- Release poster
- Genre: Legal Comedy drama
- Written by: Amit Khan; Deeptak Das;
- Directed by: Abhirup Ghosh
- Starring: Adah Sharma; Rahul Dev; Manik Papneja; Ankur Rathee;
- Country of origin: India
- Original language: Hindi
- No. of episodes: 20

Production
- Producers: Rajeshwar Nair; Krishnan Iyer;
- Running time: 17-27 minutes
- Production company: Keylight Productions

Original release
- Network: Disney+ Hotstar
- Release: 14 October 2024 – present

= Reeta Sanyal =

Reeta Sanyal is an Indian Hindi-language pulp legal thriller TV series directed by Abhirup Ghosh. The show is based on Amit Khan's series of crime thriller novels named Reeta Sanyal Ke Mukkadmein (translation: Reeta Sanyal's lawsuits). It was written and adapted for screen by Deeptak Das. Produced by Rajeshwar Nair and Krishnan Iyer under the banner Keylight Productions, it stars Adah Sharma, Rahul Dev, Manik Papneja and Ankur Rathee. The series premiered on 14 October 2024 on Disney+ Hotstar.

== Cast ==
- Adah Sharma as Reeta Sanyal
- Rahul Dev as M. Raj Thakral
- Manik Papneja as Ishan Dwivedi
- Ankur Rathee as Jai Vardhan
- Nirisha Basnett as Zi
- Surbhi Talodiya as Pari
- Mukesh Agrohari as Acid Anna

==Production==
The series was announced on Disney+ Hotstar by Keylight Productions. Hina Khan was considered for the role before it went to Adah Sharma. Principal photography of the series commenced in Mumbai. The trailer of the series was released on 4 October 2024.

== Reception ==
According to Ormax Media, which estimates audience views, Reeta Sanyal secured the second spot on the list of the most-watched streaming originals in India, with approx. 2.5 million views each week. Reeta Sanyal became the most-watched fictional series on OTT during its run.

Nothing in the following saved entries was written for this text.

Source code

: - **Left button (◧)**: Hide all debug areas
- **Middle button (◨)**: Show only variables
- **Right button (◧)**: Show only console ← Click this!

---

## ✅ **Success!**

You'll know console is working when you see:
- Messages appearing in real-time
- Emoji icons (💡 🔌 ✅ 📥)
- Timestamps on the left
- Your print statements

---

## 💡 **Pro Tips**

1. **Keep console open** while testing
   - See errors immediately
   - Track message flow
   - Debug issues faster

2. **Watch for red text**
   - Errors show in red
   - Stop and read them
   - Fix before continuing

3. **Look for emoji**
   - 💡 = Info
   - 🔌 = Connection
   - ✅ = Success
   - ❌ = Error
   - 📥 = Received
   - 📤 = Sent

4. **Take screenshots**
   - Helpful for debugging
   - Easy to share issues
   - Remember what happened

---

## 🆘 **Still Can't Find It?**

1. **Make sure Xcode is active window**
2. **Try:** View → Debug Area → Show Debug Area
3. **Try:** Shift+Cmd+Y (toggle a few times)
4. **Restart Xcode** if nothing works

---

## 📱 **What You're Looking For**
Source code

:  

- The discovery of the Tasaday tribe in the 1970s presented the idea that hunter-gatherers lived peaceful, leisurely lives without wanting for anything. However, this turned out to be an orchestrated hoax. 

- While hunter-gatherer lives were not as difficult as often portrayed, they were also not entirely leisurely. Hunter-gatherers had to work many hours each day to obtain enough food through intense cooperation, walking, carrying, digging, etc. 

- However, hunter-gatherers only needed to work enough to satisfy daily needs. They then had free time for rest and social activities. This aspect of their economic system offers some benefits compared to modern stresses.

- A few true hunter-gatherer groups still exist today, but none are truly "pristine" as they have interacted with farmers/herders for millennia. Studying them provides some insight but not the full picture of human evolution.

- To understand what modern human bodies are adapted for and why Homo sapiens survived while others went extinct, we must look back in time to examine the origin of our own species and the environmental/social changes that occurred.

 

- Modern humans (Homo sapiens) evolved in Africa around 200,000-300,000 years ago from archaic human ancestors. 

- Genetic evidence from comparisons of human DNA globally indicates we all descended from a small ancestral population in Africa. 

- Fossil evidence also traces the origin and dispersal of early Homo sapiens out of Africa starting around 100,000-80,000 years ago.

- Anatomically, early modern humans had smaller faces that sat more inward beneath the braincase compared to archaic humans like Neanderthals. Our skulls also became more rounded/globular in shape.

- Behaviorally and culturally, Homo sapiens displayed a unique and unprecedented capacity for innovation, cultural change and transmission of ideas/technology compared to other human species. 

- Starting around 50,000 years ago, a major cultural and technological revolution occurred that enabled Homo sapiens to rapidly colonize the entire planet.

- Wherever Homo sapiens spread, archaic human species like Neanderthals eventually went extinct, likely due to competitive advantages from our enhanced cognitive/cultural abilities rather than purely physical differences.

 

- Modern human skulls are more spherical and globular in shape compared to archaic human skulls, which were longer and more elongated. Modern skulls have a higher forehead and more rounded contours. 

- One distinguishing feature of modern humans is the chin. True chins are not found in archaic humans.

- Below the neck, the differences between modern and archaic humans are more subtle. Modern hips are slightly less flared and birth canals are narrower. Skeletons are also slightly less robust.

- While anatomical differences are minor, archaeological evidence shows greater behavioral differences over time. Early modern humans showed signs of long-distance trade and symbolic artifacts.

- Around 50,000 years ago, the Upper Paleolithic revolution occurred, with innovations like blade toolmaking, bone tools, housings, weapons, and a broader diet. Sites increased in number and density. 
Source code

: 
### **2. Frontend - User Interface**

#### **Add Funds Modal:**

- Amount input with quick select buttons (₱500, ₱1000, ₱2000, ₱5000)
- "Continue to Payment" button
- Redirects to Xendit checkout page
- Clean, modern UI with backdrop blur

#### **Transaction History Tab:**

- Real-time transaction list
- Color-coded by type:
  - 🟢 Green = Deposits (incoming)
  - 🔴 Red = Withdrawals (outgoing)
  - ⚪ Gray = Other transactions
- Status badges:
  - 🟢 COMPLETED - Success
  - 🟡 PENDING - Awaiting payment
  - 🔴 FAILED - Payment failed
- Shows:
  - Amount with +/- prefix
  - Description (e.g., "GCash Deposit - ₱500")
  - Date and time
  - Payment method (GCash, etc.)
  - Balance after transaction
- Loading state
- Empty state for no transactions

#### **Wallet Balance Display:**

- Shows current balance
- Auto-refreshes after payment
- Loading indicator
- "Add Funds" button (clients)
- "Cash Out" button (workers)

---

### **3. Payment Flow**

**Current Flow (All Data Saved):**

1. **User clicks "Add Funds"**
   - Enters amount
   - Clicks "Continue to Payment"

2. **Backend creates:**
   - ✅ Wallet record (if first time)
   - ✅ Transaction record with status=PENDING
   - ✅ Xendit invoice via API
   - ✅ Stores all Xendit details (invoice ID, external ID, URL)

Sarthak of Gurucool writes "What sets Reeta Sanyal apart from other thrillers is its ability to evoke genuine emotion while maintaining the suspenseful thrill". The Production and the lead performances were praised. Entertainment Portal Binged Bureau wrote "Adah Sharma is a perfect choice to play the titular character Reeta. Her portrayal makes the role more vulnerable and witty. She’s relatable and you end up rooting for her". Lipika Verma of Deccan Chronicle writes "Adah Sharma Shines in Reeta Sanyal, embraces diverse roles".